From the way Colorado State’s last homecoming game at Hughes Stadium started, it looked like the Rams were on their way to a third consecutive loss and an 0-2 start in conference play.
Trailing 24-10 at halftime, the Rams defense looked like they did not have any sort of response for what quarterback Kent Myers and Utah State’s offense were throwing at them.
But then the second half came around, and the CSU defense locked it in and locked down the Aggies in the process.
“I’m really proud of the defense and how they played in the second half, really (in) that fourth quarter. We bowed our neck in plus-territory and guys stepped up,” coach Mike Bobo said. “I’m really proud of the way they responded.”
In the first half, the CSU defense did not respond to the challenge given to them after the Border War loss last week.
CSU gave up 278 yards, 174 of them on the ground, and dual threat quarterback Kent Myers tore up the defense, running for 56-yards and two touchdowns on nine carries, while throwing for 104 yards.
The emphasis from the CSU defense all week was to contain Myers and the Utah State ground attack, but the Rams struggled mightily to slow down the Aggie running game, particularly on the boundary in the first half.
But after halftime, the script completely flipped.
The CSU defense gave up 183 yards in the second half, and shut out the Aggies, holding the score at 24 for the rest of the game. Six times in the second half the Aggies moved the ball to the 50-yard line or into CSU territory and came off the field each time with no points to show for it.
“We kept getting momentum and momentum and getting energized and feeding off of each other.” Bobo said.
It was not a perfect performance in the second half. The Aggies were still able to gash the Rams with big plays and there were some particularly ugly defensive moments such as two straight pass interference calls on cornerback Tyree Simmons that helped move a fourth quarter Aggie drive all the way to the CSU 37.
But the Rams defense held out on that drive, and in the end, the only thing that really mattered was the zero the defense through up on the scoreboard in the second half.
“That’s just boost for the defense,” linebacker Kevin Davis said. “That’s huge confidence, just for as young as we are, to be able to go out there in the second half of the game and shutout Utah State.”
Bobo attributed the change of pace to a defense that was playing freer in the second half. He wanted his players to go out and fly around and attack the ball, and that is what they did.
Just like in the week two game against UTSA, once the defense started getting stops, the train started rolling and it kept rolling through the second half for the Rams.
“We were playing more on the attack,” safety Jake Schlager said. “We were having a blast. Everyone was just flying around making plays. The energy was going from one person to another.”
For the most part, the CSU defense was able to crack down on Myers in the second half, holding him to 46 yards rushing, and 9-21 passing. The Rams also sacked Myers four times on the night.
And for a team that came into the game minus-two in turnover differential and had its last two games marked by losing the turnover battle, it had to feel good to walk away from this game on the other side.
The Rams offense did not turnover the ball and the CSU defense forced two of their own.
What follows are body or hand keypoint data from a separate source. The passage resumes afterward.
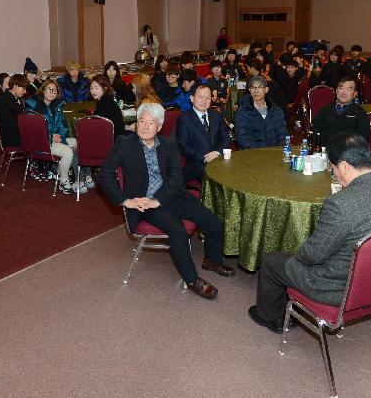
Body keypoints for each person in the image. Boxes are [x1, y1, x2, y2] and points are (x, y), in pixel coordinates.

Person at [249, 133, 371, 333]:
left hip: (338, 287)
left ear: (344, 166)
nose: (334, 174)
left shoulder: (340, 204)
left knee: (272, 261)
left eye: (332, 168)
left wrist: (298, 252)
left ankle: (270, 317)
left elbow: (313, 255)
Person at [99, 102, 234, 298]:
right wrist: (125, 201)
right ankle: (191, 279)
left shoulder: (169, 145)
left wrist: (160, 200)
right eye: (141, 121)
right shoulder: (124, 144)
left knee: (214, 222)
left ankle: (211, 260)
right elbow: (105, 174)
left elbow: (176, 178)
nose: (145, 126)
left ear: (159, 127)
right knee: (178, 231)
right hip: (144, 203)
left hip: (170, 195)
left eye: (151, 123)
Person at [25, 80, 87, 194]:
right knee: (68, 151)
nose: (52, 92)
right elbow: (32, 130)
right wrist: (51, 137)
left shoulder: (57, 105)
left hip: (54, 139)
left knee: (76, 143)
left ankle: (80, 179)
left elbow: (62, 126)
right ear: (43, 90)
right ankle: (64, 181)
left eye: (54, 90)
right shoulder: (33, 106)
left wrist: (60, 137)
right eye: (49, 89)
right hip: (40, 142)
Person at [175, 84, 232, 182]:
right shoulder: (184, 119)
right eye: (200, 97)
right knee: (217, 178)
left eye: (207, 98)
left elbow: (226, 138)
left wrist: (217, 153)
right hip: (198, 164)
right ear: (192, 98)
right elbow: (184, 146)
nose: (204, 101)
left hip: (219, 158)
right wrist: (205, 158)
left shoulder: (216, 116)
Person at [311, 74, 371, 149]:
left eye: (349, 89)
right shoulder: (325, 110)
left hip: (349, 153)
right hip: (324, 152)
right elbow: (314, 133)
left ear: (355, 94)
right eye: (341, 88)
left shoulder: (360, 113)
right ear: (336, 91)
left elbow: (363, 138)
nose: (343, 92)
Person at [234, 75, 287, 150]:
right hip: (252, 154)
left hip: (274, 153)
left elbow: (282, 135)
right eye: (252, 87)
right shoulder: (242, 112)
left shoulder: (276, 111)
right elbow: (244, 139)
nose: (256, 90)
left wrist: (275, 151)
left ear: (266, 90)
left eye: (259, 87)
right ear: (249, 90)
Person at [0, 73, 28, 147]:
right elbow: (11, 126)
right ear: (15, 86)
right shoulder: (4, 102)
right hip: (11, 139)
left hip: (15, 134)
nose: (25, 92)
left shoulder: (13, 97)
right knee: (40, 134)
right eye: (23, 88)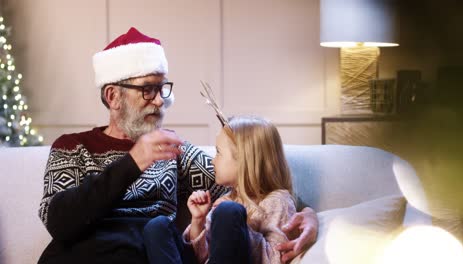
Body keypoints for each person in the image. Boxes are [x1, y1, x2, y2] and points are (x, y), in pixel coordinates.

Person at [37, 27, 317, 264]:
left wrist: (308, 215)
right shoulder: (73, 147)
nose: (160, 100)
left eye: (162, 88)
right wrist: (133, 162)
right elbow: (60, 222)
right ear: (113, 96)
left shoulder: (170, 150)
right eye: (148, 89)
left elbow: (254, 181)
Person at [149, 115, 299, 264]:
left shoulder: (278, 202)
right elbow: (200, 258)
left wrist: (241, 226)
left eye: (219, 153)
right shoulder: (227, 199)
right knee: (157, 227)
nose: (213, 160)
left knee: (229, 211)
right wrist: (198, 221)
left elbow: (277, 258)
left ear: (244, 161)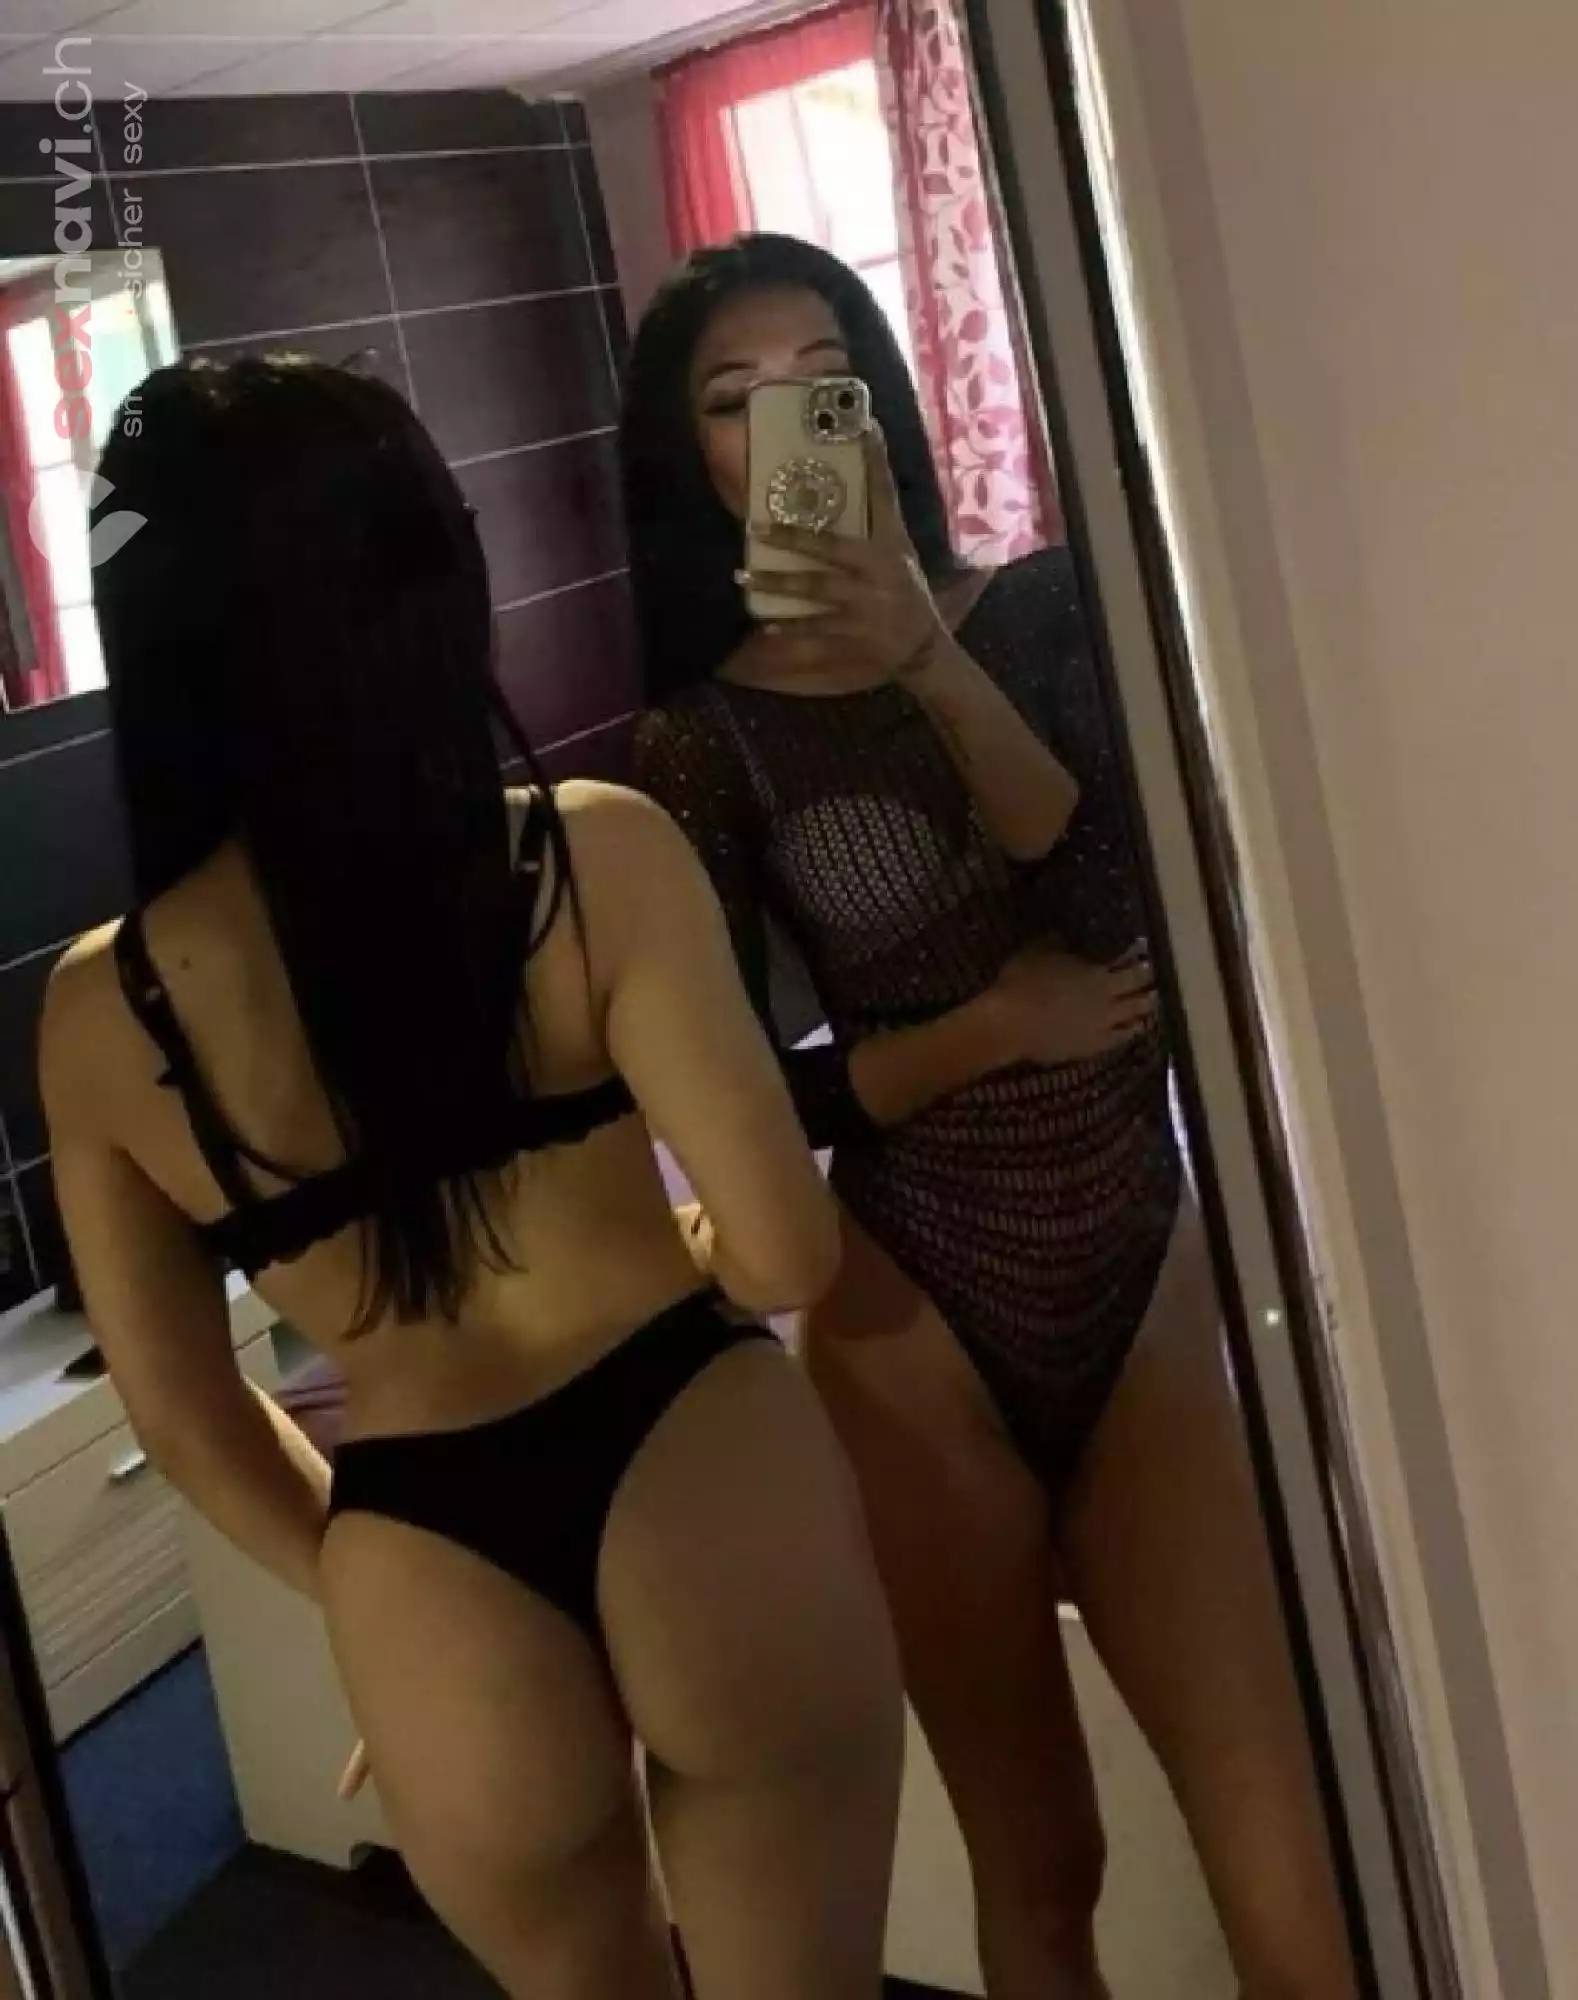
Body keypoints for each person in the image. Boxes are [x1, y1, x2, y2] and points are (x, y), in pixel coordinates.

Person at [39, 354, 903, 2000]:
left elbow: (189, 1420)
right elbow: (789, 1253)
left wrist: (378, 1591)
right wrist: (695, 1238)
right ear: (430, 572)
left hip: (424, 1556)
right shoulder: (592, 849)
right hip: (695, 1459)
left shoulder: (102, 1013)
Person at [623, 235, 1358, 2000]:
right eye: (734, 399)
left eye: (823, 378)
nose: (785, 420)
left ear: (877, 407)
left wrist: (920, 654)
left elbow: (1122, 905)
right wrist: (984, 1030)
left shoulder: (1036, 613)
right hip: (907, 1321)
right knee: (1039, 1868)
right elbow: (747, 1094)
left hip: (1140, 1265)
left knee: (1285, 1842)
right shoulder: (701, 746)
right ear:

One of them came when Simmons delivered a big hit to Aggie running back Tonny Lindsey Jr. in the third quarter, forcing a fumble recovered by linebacker Kevin Davis.
The second one came when Davis picked off Myers as Utah State faced third-and-five from the fifty with 47 seconds left in the game. A defensive game-clincher from the defense’s best player stood as a fitting end for a game that was largely won by the CSU defensive effort in the second half.
“Don’t drop the ball, it was too wide open, my thoughts were just don’t drop the ball, and get down,” Davis said about what was running through his mind on his interception. “It was a relief. It was something we needed as a team.”